No matter how much I tried to explain to them that the name and addresses were wrong – the first document was addressed to “Mkhize” and the second to an architectural development firm, both for another house number in a totally different road – these two men kept insisting the meter number was the same.

This is despite a press release from the City of Joburg’s director of communications and stakeholder relationships, Kgamayane Maphologela, from 14 July 2020, which clearly states: “there are currently no municipal agents assigned to [ratepayers’] properties to disconnect water or electricity supply”.

It was only when we showed them our City of Joburg rates statement, which was up to date, that we realised their mistake. But not before nearly an hour’s worth of increasingly aggressive haggling by the two contractors who refused to accept that they had the wrong information.

They conceded that the name and street address were incorrect (our house is on the corner of the wrong street) but maddeningly kept insisting the meter number was what mattered.

At first, however assuming at the very least they could get the reading of the meter number right, my wife and I tried to reason that if the name and address were wrong, there must be a billing mistake.

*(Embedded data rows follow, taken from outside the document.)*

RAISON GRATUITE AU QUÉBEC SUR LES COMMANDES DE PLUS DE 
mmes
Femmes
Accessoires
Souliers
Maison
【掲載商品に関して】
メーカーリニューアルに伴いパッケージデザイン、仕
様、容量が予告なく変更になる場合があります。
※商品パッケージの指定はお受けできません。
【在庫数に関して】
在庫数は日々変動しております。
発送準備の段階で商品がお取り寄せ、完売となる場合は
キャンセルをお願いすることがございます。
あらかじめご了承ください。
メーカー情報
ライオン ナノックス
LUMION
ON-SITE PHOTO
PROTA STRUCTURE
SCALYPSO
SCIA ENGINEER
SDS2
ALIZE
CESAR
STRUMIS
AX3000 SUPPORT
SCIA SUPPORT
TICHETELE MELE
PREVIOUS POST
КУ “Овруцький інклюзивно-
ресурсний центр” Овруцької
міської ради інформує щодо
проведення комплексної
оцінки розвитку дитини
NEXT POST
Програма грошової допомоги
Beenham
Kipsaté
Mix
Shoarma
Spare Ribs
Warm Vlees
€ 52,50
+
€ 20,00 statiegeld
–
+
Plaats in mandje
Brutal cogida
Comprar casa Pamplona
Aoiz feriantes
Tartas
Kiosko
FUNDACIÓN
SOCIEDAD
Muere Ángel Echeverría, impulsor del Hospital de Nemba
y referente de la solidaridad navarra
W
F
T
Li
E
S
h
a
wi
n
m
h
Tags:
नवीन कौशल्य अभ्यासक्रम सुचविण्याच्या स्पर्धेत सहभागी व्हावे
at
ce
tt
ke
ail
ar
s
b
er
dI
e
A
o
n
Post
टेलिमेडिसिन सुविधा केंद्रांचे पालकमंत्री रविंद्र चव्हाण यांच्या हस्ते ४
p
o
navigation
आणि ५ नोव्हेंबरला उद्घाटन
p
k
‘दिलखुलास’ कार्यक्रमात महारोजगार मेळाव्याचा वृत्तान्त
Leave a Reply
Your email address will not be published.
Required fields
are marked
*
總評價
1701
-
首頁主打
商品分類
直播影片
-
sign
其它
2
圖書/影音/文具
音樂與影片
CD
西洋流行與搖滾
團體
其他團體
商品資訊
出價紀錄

When I called their boss, Neels van der Merwe, the general manager of Lefhumo, to explain the mistake, he listened, said the orders came from City Power and put the phone down on me.

When I called him a second time, identifying myself as a reporter, he told me the truest thing anyone has said about South Africa in this pandemic: “What the President said on TV and what is happening on the ground are different things”.

Luckily, I had private security to call before City Power’s own contractors broke its own rules around disconnections. What’s more troubling is the City of Joburg has a director of communication saying one thing, and its own department doing something else – even when it’s completely incorrect as it was in my case.